Wisconsin Examiner sues Black River Falls over records costs

Gavel courtroom sitting vacant
Gavel courtroom sitting vacant

A courtroom and a judge's gavel. (Getty Images creative)

The Wisconsin Examiner has filed a lawsuit against the city of Black River Falls over the costs quoted for fulfilling an open records request for the emails of city and police officials. The lawsuit was filed last Wednesday in Jackson County Circuit Court. 

The records, sought as part of an Examiner investigation into the city’s response to reports of a missing indigenous man and handling of the subsequent investigation after he was found dead, were requested in March. The request included email communications from the city’s mayor, attorney and police department after September 2022. 

In response, the city said it would cost $4,400, plus $225 per hour spent reviewing the city attorney’s emails, to complete the request, stating that the cost was because the city uses a third party company, Tech Pros, to store its email archives. 

The city also told the Examiner it has no contract, written agreement or memorandum of understanding with Tech Pros for outsourcing storage of the archive.
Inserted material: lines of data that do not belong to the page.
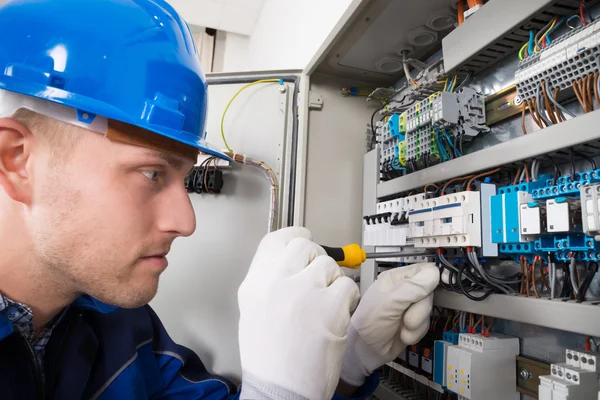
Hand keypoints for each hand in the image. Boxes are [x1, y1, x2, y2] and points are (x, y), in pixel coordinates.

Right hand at [238, 227, 359, 399]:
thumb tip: (293, 260)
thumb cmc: (269, 358)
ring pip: (328, 264)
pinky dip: (347, 297)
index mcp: (254, 284)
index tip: (304, 238)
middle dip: (315, 258)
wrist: (282, 390)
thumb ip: (270, 280)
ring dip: (332, 280)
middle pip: (304, 245)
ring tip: (325, 303)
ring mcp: (304, 292)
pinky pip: (347, 285)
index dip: (295, 236)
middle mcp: (276, 282)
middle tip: (319, 276)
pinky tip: (337, 312)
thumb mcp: (253, 310)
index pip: (276, 240)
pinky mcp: (330, 306)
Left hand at [339, 263, 439, 386]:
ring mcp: (410, 307)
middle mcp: (405, 290)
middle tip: (406, 318)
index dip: (432, 279)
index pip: (424, 270)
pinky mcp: (414, 322)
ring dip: (417, 324)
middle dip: (420, 309)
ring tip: (402, 327)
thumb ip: (412, 288)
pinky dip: (416, 333)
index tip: (433, 291)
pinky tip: (403, 334)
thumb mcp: (389, 302)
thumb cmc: (369, 322)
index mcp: (396, 278)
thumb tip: (434, 273)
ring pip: (429, 311)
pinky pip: (426, 324)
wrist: (366, 350)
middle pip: (430, 293)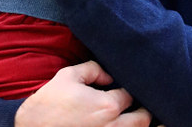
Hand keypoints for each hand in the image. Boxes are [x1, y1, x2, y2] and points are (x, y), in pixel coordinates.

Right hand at [15, 61, 151, 126]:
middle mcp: (112, 126)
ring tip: (131, 116)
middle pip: (143, 120)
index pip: (129, 95)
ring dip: (136, 124)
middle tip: (136, 105)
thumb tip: (109, 76)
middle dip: (143, 110)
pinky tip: (120, 125)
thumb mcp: (67, 76)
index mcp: (107, 106)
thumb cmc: (48, 105)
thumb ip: (92, 69)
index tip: (121, 88)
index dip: (127, 90)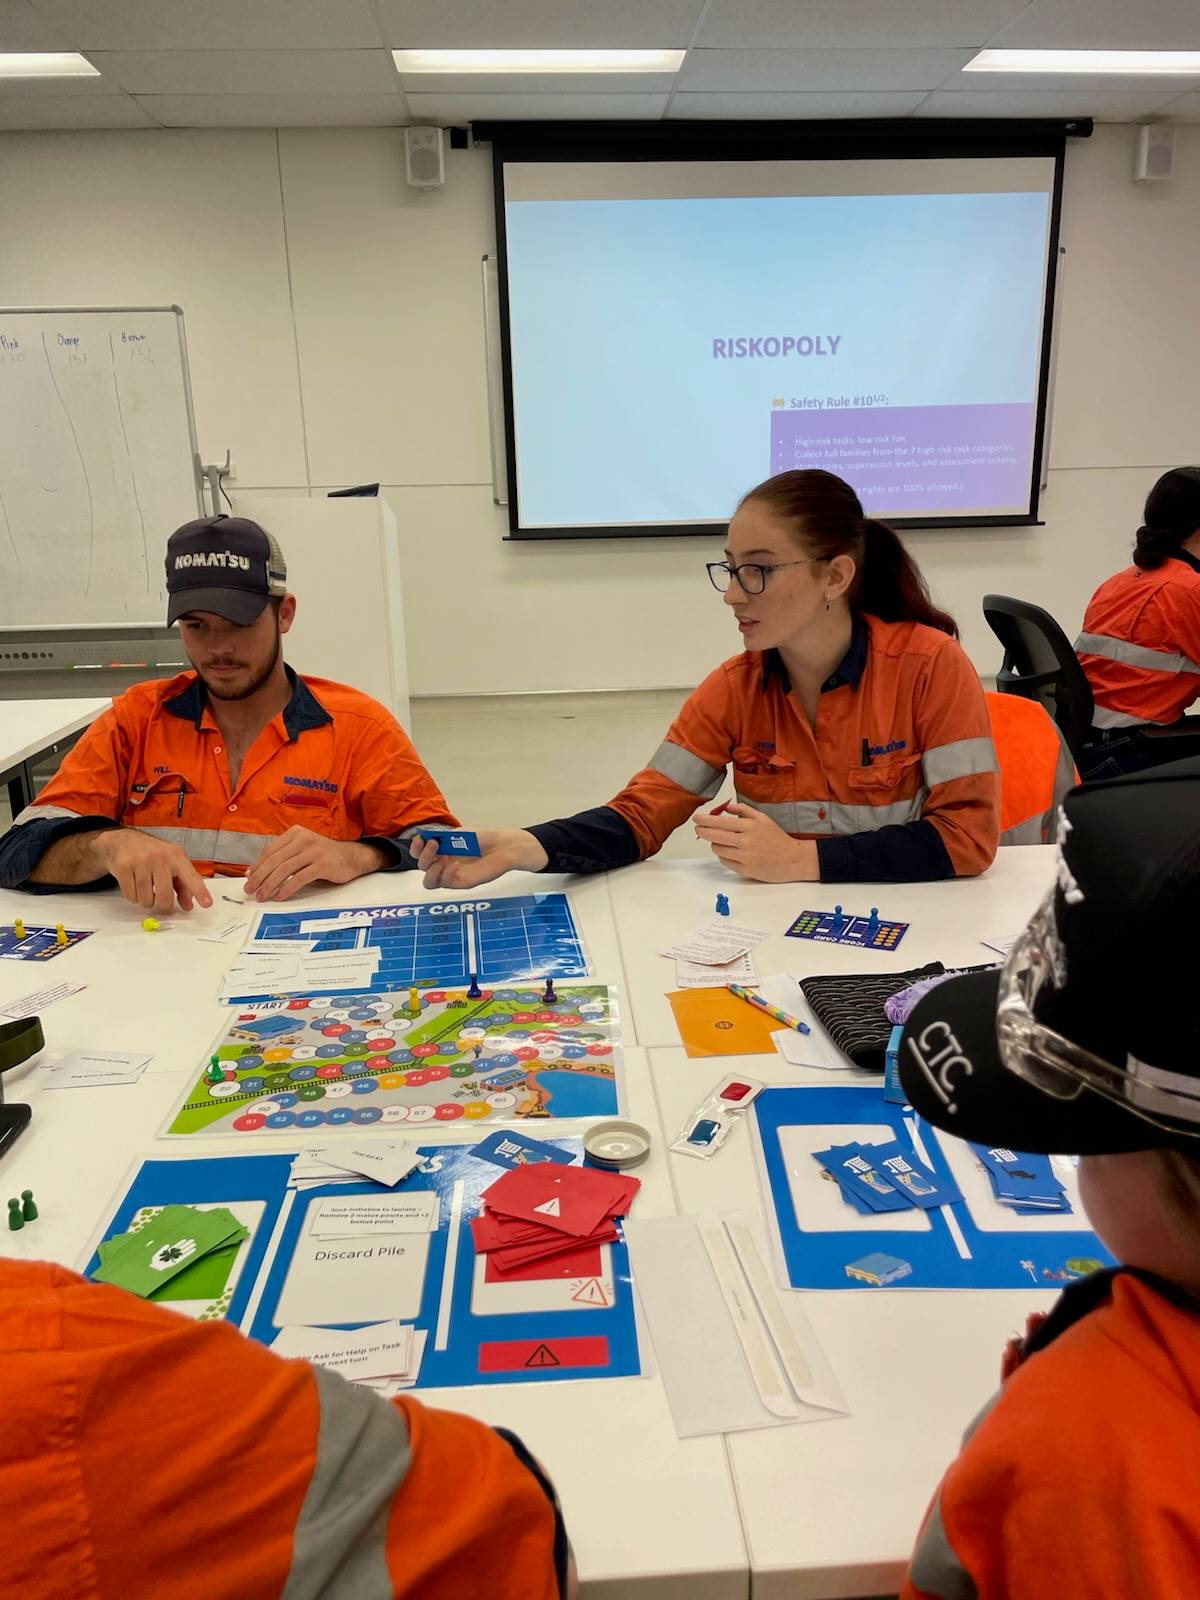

In emails obtained by the Examiner between Tech Pros and city staff, the company told officials that in order to complete the search for emails, the company would need to purchase 10 “Microsoft Purview E-Discovery Licenses” at $144 apiece and it would spend 20 hours on the request, billed at $150/hr. 

After multiple amendments narrowing the initial request in attempts to bring down the cost, the quoted price to obtain the records was $1,200 plus $450 for searching the city attorney’s emails. 

In the lawsuit, the Examiner’s attorney Tom Kamenick, president of the Wisconsin Transparency Project, argues that state law only allows governments to charge for the direct costs of searching for records and passing along the cost to have an outside party conduct that search is not “direct.” 

“Charging an unlawful fee is effectively a denial of a request for records,” the lawsuit states. “Under [state statute], an authority is allowed to ‘impose a fee upon a requester for locating a record, not exceeding the actual, necessary and direct cost of location, if the cost is $50 or more.” 

“The City has chosen a method of storage of its email records that is needlessly burdensome and expensive to use,” the suit continues. “It is not ‘necessary’ for the City to utilize such a burdensome and expensive method of storing its records. The fees the City is attempting to charge are those imposed by Tech Pros and are therefore not ‘direct’ costs, but rather are indirect costs.”